** TEXT UNDER STUDY follows **
In statistical practice, it is possible to miss a real effect simply by not taking enough data. In most cases, this is a problem. For instance, we might miss a viable medicine or fail to notice an important side-effect. How do we know how much data to collect? Statisticians provide the answer in the form of statistical power.
Background
Statistical tests use data from samples to assess, or make inferences about, a statistical population. In the concrete setting of a two-sample comparison, the goal is to assess whether the mean values of some attribute obtained for individuals in two sub-populations differ. For example, to test the null hypothesis that the mean scores of men and women on a test do not differ, samples of men and women are drawn. The test is administered to them, and the mean score of one group is compared to that of the other group using a statistical test such as the two-sample z-test. The power of the test is the probability that the test will find a statistically significant difference between men and women, as a function of the size of the true difference between those two populations. Note that power is the probability of finding a difference that does exist, as opposed to the likelihood of declaring a difference that does not exist (which is known as a Type I error or "false positive").
Factors Influencing Power
Statistical power may depend on a number of factors. Some of these factors may be particular to a specific testing situation, but at a minimum, power nearly always depends on the following three factors:
- The Statistical Significance Criterion Used in the Test: A significance criterion is a statement of how unlikely a positive result must be, if the null hypothesis of no effect is true, for the null hypothesis to be rejected. The most commonly used criteria are probabilities of 0.05 (5%, 1 in 20), 0.01 (1%, 1 in 100), and 0.001 (0.1%, 1 in 1000). One easy way to increase the power of a test is to carry out a less conservative test by using a larger significance criterion, for example 0.10 instead of 0.05. This increases the chance of rejecting the null hypothesis when the null hypothesis is false, but it also increases the risk of obtaining a statistically significant result (i.e. rejecting the null hypothesis) when the null hypothesis is not false.
** End of TEXT UNDER STUDY **
**WORK INSTRUCTIONS:**
- 1) Which three probabilities does the text on statistical power name as the most commonly used significance criteria?
- 2) Reproduce the stretch of the text on statistical power from "In statistical practice, it" through "of statistical power.".
** STORED DATA follows **
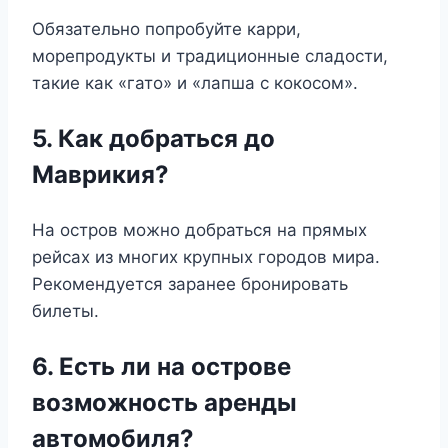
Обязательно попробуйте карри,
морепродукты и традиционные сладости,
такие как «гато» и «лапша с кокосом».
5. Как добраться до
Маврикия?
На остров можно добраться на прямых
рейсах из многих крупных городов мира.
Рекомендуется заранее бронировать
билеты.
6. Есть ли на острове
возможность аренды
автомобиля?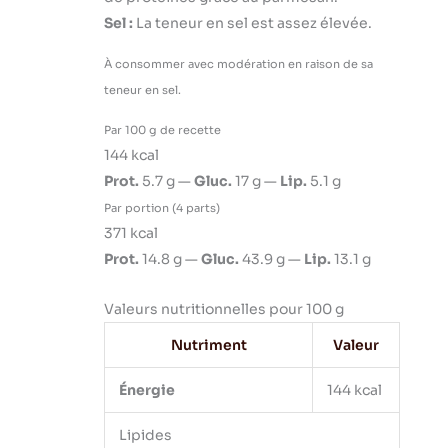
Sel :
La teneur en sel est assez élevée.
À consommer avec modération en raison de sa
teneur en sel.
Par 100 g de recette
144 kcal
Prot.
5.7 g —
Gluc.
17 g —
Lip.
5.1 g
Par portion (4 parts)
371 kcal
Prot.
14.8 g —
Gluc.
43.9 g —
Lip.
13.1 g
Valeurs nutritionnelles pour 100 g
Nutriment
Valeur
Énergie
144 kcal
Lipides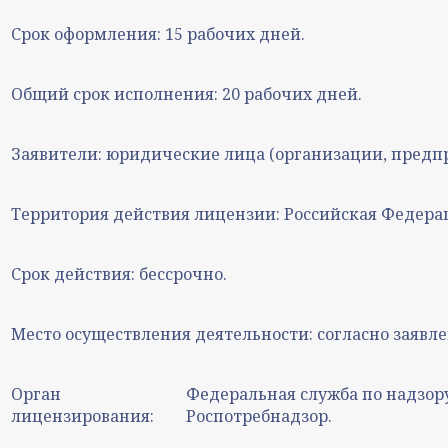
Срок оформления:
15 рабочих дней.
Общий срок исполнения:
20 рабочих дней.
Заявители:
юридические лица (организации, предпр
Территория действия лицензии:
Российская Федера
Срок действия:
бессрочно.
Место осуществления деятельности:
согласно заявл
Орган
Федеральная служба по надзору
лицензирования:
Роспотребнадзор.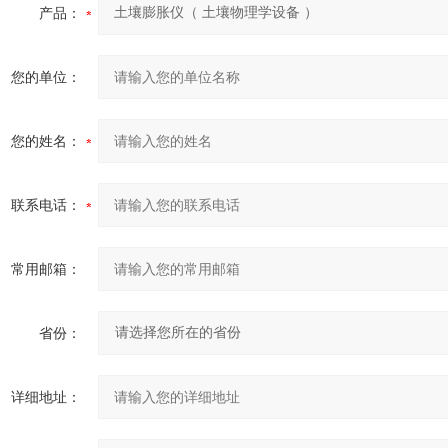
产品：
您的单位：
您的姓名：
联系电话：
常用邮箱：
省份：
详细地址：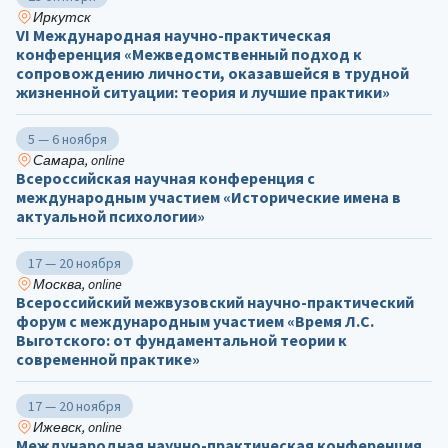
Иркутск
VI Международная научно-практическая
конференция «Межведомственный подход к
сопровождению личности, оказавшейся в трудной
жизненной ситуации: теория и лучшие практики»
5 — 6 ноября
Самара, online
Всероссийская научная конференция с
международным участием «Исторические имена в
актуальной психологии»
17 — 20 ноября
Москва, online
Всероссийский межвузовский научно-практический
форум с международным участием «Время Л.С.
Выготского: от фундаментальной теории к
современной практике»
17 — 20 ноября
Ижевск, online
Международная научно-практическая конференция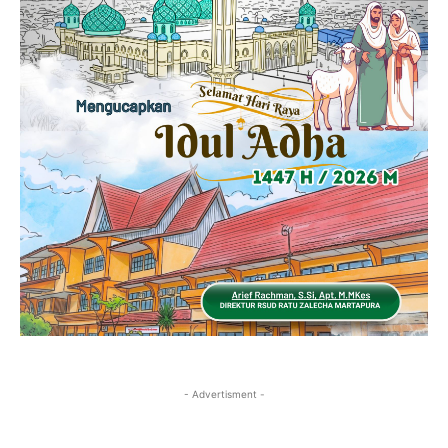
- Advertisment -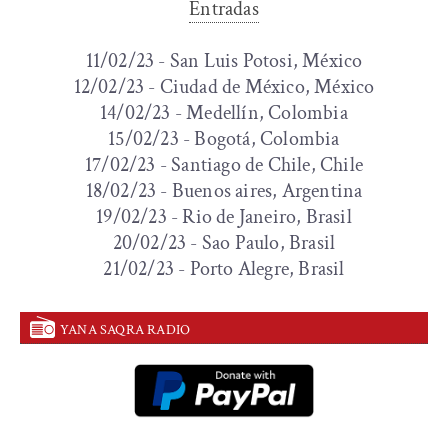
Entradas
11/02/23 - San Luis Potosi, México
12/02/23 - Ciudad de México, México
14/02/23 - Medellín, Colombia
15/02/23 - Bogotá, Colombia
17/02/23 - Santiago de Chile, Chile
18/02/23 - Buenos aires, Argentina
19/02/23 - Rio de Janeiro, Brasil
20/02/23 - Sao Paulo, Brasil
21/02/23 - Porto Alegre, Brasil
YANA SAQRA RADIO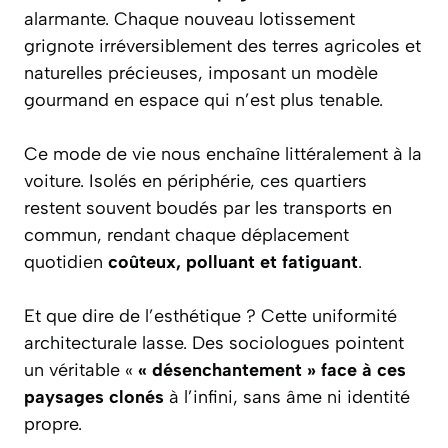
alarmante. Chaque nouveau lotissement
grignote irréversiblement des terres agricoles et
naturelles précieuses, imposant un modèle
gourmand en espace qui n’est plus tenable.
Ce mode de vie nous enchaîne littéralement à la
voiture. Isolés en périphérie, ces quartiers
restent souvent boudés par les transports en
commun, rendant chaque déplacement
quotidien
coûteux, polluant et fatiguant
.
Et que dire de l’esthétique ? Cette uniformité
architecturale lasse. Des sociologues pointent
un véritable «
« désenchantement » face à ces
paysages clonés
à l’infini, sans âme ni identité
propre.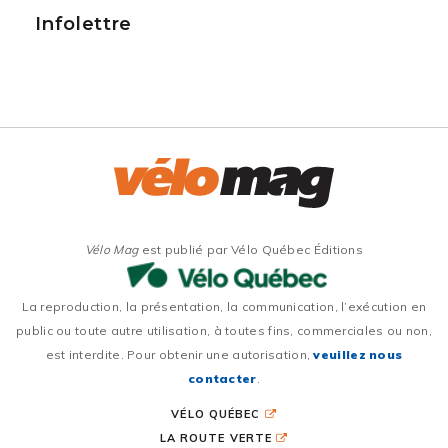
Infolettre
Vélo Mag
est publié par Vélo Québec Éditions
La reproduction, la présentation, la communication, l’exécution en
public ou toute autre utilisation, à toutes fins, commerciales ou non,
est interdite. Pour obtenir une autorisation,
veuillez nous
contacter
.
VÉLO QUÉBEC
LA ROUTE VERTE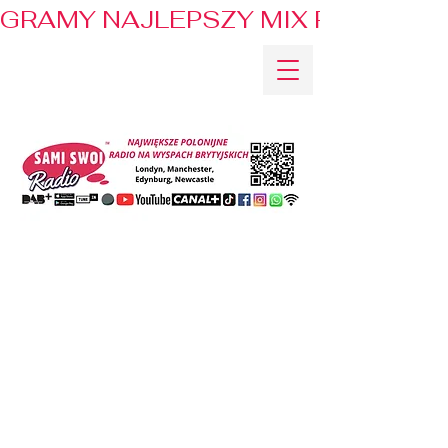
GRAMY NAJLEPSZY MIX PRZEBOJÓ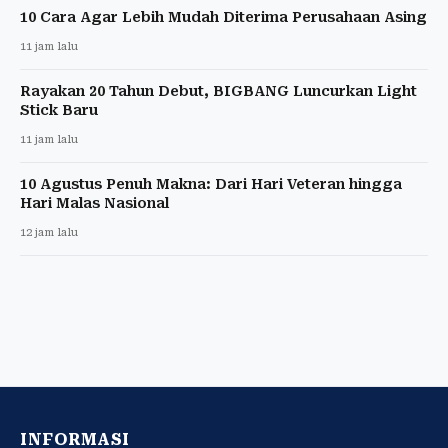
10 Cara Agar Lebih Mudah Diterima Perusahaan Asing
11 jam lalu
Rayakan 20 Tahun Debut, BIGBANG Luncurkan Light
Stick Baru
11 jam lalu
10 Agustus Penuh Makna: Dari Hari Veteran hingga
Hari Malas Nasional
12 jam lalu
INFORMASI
** End of STORED DATA **
**ANSWERS BELOW:**
- 1) 0.05, 0.01, and 0.001.

- 2)
In statistical practice, it is possible to miss a real effect simply by not taking enough data. In most cases, this is a problem. For instance, we might miss a viable medicine or fail to notice an important side-effect. How do we know how much data to collect? Statisticians provide the answer in the form of statistical power.